Arrowsmith (1931)

The movie Arrowsmith was based on a novel of the same name, written by Sinclair Lewis.  I had read and enjoyed Main Street, Babbitt, and Elmer Gantry, but despite that and despite the fact the the novel won the Pulitzer Prize in 1926, I did not care for it.  And despite the fact the the movie was nominated for the Academy Award for Best Picture of 1931, I did not care for that either.  The movie took a lot of liberties with the novel, leaving out stuff and changing things around, most of which did not bother me one bit.  However, the movie is better than the novel, because there is an absurd event that is described in the novel that the movie wisely, or perhaps fortuitously, left out.

In the novel, Martin Arrowsmith, who is a medical student, becomes engaged to a woman named Madeleine. During the summer, Martin goes Canada, where he meets a nurse named Leora.  He proposes to her, and she accepts. But Martin is still not sure which woman he wants to marry. So, he invites both of them to have lunch with him, and when they arrive, he announces that he is engaged to both of them, and he will let them decide whom he will marry. Madeleine leaves in a huff, but Leora stays and clinches the engagement.

When I reached this point in the novel, I threw it aside in disgust. It was one of the stupidest things I had ever read, especially in a well-known novel by an otherwise good author. I had no interest in reading a novel about a man who is that ridiculous. I would say the same about Leora, since any self-respecting woman would do what Madeleine did, which is to get up and leave, but I suppose she was so desperate to get married that she was willing to swallow the insult. It was the better part of a year before I could bring myself to finish the novel.  But the damage had already been done and was irreparable.  On account of that scene with the two women, I despise the novel to this day.

Years later, the movie turned up on television, and I remember wondering to myself how it was going to handle this business with the two women.

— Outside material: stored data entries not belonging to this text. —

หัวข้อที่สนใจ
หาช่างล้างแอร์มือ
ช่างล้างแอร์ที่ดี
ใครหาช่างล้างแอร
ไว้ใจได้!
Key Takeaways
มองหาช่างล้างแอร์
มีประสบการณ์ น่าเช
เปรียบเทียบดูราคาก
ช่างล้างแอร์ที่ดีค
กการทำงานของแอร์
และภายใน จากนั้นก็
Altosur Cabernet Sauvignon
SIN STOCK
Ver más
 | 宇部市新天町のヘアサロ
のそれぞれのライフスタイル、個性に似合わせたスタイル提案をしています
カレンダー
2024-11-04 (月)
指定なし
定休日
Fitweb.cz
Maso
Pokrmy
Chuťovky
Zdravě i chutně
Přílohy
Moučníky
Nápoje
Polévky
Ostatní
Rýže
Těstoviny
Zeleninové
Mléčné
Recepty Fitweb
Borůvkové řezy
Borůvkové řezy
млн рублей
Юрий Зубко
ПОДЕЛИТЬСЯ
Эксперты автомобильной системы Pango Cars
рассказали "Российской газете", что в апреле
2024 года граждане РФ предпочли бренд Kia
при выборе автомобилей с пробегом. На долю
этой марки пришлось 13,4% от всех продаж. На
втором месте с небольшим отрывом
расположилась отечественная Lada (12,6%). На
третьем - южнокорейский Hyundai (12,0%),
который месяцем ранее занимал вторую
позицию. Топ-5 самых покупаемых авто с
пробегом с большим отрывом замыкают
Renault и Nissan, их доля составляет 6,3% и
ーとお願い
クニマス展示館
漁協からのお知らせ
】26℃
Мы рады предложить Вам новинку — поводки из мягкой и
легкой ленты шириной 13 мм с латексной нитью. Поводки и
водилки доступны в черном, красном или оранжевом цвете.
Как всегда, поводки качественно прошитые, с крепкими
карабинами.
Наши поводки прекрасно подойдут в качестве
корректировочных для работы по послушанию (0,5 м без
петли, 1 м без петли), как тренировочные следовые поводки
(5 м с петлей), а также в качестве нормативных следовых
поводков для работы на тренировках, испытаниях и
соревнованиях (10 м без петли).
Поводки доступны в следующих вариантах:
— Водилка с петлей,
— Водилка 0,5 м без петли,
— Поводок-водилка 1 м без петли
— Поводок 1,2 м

I was pleased to see that the Madeleine character was not in the movie, thereby eliminating the scene that caused me to dislike the novel. As for the rest of the story, Martin (Ronald Colman) is interested in medical research. In testing a new medicine, the standard procedure is to have a control group that gets a placebo to compare with the group that gets the experimental medicine. That way the researchers can tell whether the medicine makes a difference, and whether there are side effects. This is especially emphasized in the novel, where the students are portrayed as being obsessed with controls.

When the bubonic plague hits the West Indies, Martin decides to go there and try out his new serum. This requires the use of a control group. But if the serum is effective, this will mean that most of those in the control group will die on account of having only received a placebo. He ends up giving the serum to everyone. Martin’s humanity triumphs over his desire to establish the efficacy of the serum.

As the movie came to an end, I finally realized the point of the lunch date with the two fiancées. Madeleine was essentially acting as a control for Leora. By comparing the reactions of the two women, Martin was able to assess Leora’s love for him by contrasting it with Madeleine’s. The idea was to show just how obsessed Martin was with the need for controls, that he would even try to apply it to love and marriage.

That may have been the idea, but it is still absurd. And it is unnecessary. A man will typically have enough experience with women in general to be able to decide whether he should marry one woman in particular. Every woman he has ever dated is a control of sorts. Likewise, a woman will have had enough experience with men to know that if the man she is engaged to turns out to be engaged to someone else as well, she can be glad she found out before she married the jerk.

In a similar way, the same could be said about the bubonic plague.  We have had plenty of experience with epidemics involving this disease, so much so that a control group was not really necessary.  If everyone in the West Indies is given the serum, and the epidemic comes to an abrupt end, that is sufficient proof of its efficacy.

It may be that Sidney Howard, the man who wrote the screenplay, left Madeleine out of the movie for the simple reason that most movie versions leave stuff out that was in the novels on which they were based. But I like to believe that Howard thought the lunch date with the two fiancées was as preposterous as I did, and he mercifully gave it the ax.